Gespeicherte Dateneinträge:
-*-

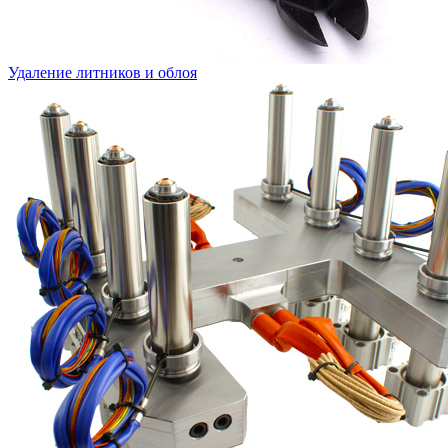
Удаление литников и облоя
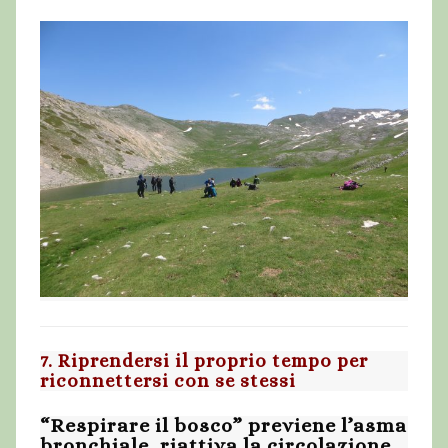
7. Riprendersi il proprio tempo per
riconnettersi con se stessi
“Respirare il bosco” previene l’asma
bronchiale, riattiva la circolazione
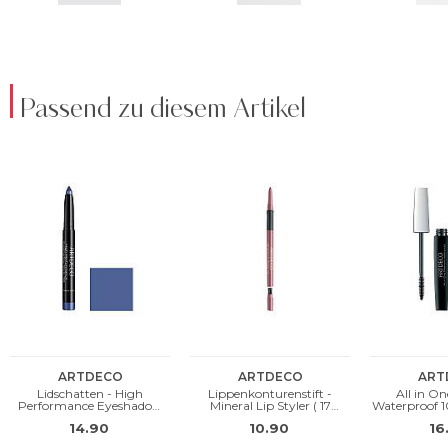
Passend zu diesem Artikel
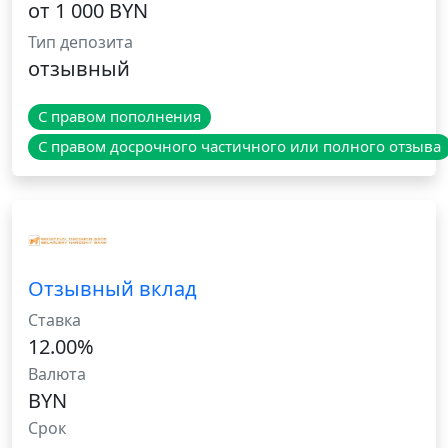
от 1 000 BYN
Тип депозита
отзывный
С правом пополнения
С правом досрочного частичного или полного отзыва
Отзывный вклад
Ставка
12.00%
Валюта
BYN
Срок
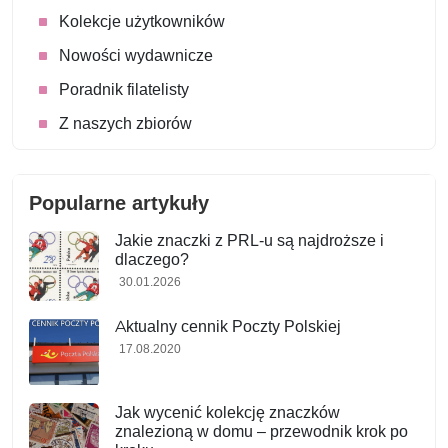
Kolekcje użytkowników
Nowości wydawnicze
Poradnik filatelisty
Z naszych zbiorów
Popularne artykuły
Jakie znaczki z PRL-u są najdroższe i
dlaczego?
30.01.2026
Aktualny cennik Poczty Polskiej
17.08.2020
Jak wycenić kolekcję znaczków
znalezioną w domu – przewodnik krok po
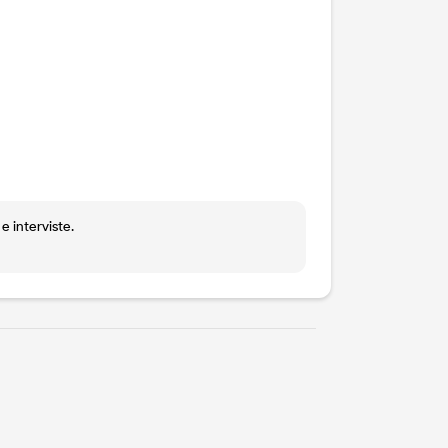
 interviste.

-*-

Schreiben Sie sämtliche Textzeilen der Auflistung oben wortgetreu ab und lassen Sie die Bilder dabei weg.

Ergebnis -
Удаление литников и облоя
7. Riprendersi il proprio tempo per
riconnettersi con se stessi
“Respirare il bosco” previene l’asma
bronchiale, riattiva la circolazione
Passend zu diesem Artikel
от 1 000 BYN
Тип депозита
отзывный
С правом пополнения
С правом досрочного частичного или полного отзыва
Отзывный вклад
Ставка
12.00%
Валюта
BYN
Срок
Kolekcje użytkowników
Nowości wydawnicze
Poradnik filatelisty
Z naszych zbiorów
Popularne artykuły
Jakie znaczki z PRL-u są najdroższe i
dlaczego?
30.01.2026
Aktualny cennik Poczty Polskiej
17.08.2020
Jak wycenić kolekcję znaczków
znalezioną w domu – przewodnik krok po
 interviste.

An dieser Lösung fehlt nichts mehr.